- _SELECTED TEXT_
Thursday, January 13, 2011

Waking up...


This morning I woke up feeling refreshed.  After a few moments of laying there, I remembered I had been in a funk and I wondered where my funkiness went to.  Maya had joined me in bed and my sick lil man was asleep til 8:15 for a change.  Thank God for warm comforters and snuggly little girls.

It wasn't until I was out of bed, making coffee and Maya's lunch that I realized...I had a dream about Chris.  I am sorry to report, it wasn't a 'visit' from the other side.  No major messages to distribute or truths to be told.  It was an odd dream.  We were on vacation with Chris' brother, sister-in-law, niece and our kids.  There were other people there too but I'm not sure who they were but somehow I knew them.  We were all staying at this house though I'm not even sure where we were or why we were there.  In my dream we were having a good time but we needed to leave to catch our flight.  I kept telling Chris maybe we should pack up but his response was that we should just enjoy ourselves and that maybe we should try to change our flight so we could stay longer.  I agreed.  He was always telling me to slow down and enjoy the moment.  In reality I wish I could change his flight home...and we could just stay a little longer.

- _GIVEN DATA_

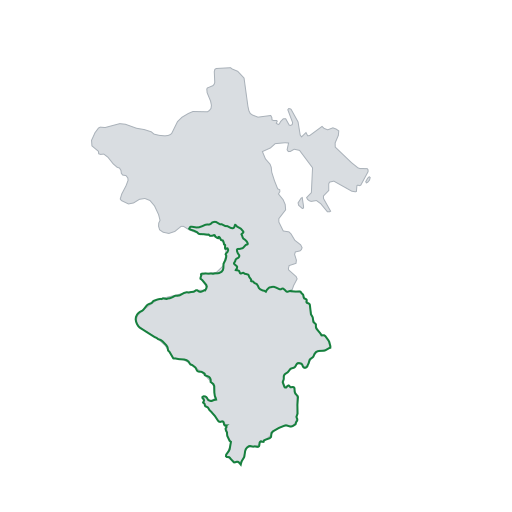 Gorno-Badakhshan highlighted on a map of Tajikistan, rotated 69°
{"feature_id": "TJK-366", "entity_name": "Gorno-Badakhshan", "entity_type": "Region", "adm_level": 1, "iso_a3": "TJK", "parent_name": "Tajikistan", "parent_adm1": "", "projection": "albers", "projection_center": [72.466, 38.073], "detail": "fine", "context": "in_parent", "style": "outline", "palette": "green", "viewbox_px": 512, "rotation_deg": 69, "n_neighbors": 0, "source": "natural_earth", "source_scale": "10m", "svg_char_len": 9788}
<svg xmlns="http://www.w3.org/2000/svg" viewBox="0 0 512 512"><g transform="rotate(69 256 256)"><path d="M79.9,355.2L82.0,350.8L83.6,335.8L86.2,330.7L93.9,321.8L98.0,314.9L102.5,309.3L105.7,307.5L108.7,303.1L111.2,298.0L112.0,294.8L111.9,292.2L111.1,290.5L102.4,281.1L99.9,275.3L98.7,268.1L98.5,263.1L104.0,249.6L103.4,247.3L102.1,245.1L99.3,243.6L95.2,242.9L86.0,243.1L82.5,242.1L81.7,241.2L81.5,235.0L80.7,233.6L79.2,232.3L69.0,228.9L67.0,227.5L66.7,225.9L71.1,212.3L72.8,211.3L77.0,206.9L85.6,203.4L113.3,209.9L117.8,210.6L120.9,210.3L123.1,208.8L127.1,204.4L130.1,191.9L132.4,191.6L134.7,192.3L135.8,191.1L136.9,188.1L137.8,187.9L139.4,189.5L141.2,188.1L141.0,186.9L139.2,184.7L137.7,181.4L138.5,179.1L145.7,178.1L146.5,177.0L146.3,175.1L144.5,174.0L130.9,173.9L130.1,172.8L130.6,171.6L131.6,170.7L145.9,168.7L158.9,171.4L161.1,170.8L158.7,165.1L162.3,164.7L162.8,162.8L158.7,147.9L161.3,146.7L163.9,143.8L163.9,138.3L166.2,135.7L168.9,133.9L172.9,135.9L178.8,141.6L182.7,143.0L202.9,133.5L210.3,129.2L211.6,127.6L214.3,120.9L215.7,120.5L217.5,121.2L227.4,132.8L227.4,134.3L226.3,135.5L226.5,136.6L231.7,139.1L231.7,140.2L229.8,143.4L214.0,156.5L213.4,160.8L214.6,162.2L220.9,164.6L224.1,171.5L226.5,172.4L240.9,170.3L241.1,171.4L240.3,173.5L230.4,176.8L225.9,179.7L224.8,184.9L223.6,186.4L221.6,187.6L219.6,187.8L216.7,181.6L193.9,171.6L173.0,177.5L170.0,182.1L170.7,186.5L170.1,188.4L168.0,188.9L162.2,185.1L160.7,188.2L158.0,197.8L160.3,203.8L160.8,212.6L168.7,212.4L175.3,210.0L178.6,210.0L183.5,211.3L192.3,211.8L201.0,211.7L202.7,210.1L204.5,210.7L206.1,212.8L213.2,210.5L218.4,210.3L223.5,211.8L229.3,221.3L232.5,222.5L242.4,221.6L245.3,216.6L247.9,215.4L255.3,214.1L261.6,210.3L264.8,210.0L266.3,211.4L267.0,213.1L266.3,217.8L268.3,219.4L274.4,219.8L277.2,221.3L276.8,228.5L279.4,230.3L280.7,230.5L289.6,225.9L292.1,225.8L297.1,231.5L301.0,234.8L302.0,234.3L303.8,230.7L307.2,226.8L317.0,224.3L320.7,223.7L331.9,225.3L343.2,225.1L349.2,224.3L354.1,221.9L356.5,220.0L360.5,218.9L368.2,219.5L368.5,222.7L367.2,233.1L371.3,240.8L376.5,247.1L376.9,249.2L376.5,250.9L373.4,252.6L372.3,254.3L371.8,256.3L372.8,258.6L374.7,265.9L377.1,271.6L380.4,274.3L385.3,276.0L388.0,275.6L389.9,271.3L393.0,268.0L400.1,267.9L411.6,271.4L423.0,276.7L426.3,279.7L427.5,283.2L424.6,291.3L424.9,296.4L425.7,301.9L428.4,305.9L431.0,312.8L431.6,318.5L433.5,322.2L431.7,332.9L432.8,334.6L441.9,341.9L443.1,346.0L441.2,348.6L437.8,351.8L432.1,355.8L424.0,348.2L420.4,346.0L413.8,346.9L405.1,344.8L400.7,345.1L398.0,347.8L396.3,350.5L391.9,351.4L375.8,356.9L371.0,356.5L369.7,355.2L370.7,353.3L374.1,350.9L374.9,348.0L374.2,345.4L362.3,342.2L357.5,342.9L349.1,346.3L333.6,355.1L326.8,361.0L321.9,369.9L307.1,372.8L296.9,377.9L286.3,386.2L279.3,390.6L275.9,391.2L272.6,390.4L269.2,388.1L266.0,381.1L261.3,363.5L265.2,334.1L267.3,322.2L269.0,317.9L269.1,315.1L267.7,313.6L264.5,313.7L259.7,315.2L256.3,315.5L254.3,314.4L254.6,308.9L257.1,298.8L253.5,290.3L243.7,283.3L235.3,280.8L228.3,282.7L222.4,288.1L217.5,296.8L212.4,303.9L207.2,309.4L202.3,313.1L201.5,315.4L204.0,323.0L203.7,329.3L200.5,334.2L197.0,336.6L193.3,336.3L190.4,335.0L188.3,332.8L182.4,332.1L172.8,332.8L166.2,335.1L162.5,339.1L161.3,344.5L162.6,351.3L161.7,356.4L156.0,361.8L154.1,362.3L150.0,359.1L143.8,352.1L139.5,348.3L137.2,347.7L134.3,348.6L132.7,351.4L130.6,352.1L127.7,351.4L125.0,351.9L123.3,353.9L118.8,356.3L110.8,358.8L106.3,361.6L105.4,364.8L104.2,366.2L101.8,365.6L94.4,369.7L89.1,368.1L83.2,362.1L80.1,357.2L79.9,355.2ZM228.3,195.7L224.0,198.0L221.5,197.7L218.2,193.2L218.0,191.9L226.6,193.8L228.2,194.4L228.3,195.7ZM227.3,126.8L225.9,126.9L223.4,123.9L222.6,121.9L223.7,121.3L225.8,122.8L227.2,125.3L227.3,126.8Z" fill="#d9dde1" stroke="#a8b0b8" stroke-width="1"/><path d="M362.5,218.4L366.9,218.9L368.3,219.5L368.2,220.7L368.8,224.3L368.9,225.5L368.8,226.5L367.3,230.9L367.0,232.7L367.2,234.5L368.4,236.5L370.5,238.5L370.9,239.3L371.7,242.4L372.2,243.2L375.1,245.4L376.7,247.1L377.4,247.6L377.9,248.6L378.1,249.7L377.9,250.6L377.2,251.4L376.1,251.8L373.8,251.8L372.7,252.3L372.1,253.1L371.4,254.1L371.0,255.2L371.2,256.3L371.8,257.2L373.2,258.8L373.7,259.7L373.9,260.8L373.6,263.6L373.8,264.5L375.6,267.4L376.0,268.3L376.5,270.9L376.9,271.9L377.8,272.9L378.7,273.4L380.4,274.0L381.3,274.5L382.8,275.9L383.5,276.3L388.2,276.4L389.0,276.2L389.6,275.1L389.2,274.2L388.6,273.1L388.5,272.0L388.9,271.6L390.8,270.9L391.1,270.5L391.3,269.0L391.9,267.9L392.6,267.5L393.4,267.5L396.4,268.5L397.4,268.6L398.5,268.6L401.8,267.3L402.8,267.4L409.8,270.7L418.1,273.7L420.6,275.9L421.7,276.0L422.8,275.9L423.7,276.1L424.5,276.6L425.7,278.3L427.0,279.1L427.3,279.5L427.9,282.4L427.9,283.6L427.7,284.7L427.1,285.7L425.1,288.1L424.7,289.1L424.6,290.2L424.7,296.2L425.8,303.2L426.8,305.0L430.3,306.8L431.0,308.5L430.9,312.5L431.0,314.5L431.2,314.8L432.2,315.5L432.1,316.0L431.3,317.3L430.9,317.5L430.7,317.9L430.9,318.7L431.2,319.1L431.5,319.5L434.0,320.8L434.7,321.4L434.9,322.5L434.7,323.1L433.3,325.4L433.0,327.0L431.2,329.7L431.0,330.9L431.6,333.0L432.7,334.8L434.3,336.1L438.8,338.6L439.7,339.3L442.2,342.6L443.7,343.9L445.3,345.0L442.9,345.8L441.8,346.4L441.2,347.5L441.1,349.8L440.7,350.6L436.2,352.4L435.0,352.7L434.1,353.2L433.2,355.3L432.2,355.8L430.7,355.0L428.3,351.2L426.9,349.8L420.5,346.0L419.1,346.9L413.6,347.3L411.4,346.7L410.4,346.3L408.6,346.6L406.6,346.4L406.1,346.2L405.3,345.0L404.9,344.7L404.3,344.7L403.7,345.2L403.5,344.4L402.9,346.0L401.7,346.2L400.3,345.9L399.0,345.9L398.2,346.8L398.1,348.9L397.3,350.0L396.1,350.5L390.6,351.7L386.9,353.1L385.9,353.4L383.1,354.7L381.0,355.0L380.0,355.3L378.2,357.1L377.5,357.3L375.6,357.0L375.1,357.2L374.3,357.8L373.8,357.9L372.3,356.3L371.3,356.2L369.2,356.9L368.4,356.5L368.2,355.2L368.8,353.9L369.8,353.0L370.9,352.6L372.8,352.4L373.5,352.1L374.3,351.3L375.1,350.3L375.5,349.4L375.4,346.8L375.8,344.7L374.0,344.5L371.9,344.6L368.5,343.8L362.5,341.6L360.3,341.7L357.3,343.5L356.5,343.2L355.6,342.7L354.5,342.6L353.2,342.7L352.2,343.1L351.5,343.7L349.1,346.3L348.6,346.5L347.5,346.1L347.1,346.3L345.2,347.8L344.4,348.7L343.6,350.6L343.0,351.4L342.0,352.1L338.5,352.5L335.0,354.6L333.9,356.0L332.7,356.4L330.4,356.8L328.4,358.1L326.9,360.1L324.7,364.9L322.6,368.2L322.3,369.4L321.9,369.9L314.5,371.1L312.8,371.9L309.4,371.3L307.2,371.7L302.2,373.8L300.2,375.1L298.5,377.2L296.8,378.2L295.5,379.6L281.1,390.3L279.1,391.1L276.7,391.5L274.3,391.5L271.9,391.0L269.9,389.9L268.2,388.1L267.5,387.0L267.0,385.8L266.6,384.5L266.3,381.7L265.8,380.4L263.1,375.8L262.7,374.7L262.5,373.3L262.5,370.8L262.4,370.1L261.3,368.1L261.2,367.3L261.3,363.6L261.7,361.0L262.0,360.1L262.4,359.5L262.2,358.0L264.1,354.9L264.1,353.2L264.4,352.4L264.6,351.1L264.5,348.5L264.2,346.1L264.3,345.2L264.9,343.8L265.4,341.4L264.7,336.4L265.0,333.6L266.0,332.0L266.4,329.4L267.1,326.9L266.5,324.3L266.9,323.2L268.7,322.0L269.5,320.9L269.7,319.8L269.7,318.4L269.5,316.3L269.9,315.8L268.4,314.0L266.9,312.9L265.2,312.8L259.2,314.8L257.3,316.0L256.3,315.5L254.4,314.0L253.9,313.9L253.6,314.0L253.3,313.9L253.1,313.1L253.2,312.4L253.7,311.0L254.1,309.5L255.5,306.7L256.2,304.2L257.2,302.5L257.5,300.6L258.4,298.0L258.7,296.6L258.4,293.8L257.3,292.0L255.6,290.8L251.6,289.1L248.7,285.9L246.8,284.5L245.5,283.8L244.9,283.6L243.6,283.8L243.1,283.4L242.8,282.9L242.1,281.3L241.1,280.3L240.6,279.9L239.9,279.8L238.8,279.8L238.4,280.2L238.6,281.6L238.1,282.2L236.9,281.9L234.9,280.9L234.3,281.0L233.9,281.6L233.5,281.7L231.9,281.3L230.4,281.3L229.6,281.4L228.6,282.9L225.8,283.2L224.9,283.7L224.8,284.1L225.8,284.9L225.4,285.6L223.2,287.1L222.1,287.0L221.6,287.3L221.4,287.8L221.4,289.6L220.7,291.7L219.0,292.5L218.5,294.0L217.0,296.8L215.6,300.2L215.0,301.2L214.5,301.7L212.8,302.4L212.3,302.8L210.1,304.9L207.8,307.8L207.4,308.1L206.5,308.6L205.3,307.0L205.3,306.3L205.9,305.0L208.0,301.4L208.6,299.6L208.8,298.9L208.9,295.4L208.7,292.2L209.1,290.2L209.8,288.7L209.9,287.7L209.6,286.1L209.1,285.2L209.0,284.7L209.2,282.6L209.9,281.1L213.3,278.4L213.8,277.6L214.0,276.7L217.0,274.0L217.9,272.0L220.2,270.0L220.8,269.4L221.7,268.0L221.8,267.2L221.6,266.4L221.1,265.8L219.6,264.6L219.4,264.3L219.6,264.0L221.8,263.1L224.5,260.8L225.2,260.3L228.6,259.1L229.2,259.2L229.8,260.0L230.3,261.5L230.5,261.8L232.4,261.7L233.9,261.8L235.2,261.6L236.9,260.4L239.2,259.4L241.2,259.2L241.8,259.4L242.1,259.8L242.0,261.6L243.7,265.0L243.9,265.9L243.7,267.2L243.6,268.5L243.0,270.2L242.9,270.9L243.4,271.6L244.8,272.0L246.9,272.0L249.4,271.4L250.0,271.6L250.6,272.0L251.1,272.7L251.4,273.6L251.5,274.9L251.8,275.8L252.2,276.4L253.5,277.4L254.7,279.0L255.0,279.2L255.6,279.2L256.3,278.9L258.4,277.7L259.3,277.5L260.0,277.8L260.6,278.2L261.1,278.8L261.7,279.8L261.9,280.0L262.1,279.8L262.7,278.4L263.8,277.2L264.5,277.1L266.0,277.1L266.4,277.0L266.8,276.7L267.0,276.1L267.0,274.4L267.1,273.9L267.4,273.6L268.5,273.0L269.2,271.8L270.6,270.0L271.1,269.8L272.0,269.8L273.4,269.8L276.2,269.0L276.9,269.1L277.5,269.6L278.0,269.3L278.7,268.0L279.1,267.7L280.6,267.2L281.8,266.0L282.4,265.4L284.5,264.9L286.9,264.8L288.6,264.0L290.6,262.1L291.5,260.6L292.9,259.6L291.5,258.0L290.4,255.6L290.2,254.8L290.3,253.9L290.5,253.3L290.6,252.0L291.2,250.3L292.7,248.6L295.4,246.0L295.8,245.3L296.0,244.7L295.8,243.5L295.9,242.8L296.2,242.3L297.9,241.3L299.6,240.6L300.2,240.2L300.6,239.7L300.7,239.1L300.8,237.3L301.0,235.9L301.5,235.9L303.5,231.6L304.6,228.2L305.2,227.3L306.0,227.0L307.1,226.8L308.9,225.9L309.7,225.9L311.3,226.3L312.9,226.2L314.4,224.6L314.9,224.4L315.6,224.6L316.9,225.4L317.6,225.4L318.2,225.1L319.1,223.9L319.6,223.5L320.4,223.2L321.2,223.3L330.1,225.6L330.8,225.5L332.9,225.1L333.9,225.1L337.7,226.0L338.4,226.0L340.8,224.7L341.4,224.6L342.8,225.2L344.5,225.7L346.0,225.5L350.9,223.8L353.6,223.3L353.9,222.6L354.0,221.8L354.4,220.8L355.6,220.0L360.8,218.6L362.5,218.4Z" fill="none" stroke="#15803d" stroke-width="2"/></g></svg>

- _INSTRUCTIONS TO FOLLOW_
Reproduce the part of the blog post about waking up that starts with "Thursday, January 13, 2011" and goes on through "snuggly little girls.". Rely only on the text to complete what follows.

- _SOLUTION TO THIS PROBLEM_
Thursday, January 13, 2011

Waking up...


This morning I woke up feeling refreshed.  After a few moments of laying there, I remembered I had been in a funk and I wondered where my funkiness went to.  Maya had joined me in bed and my sick lil man was asleep til 8:15 for a change.  Thank God for warm comforters and snuggly little girls.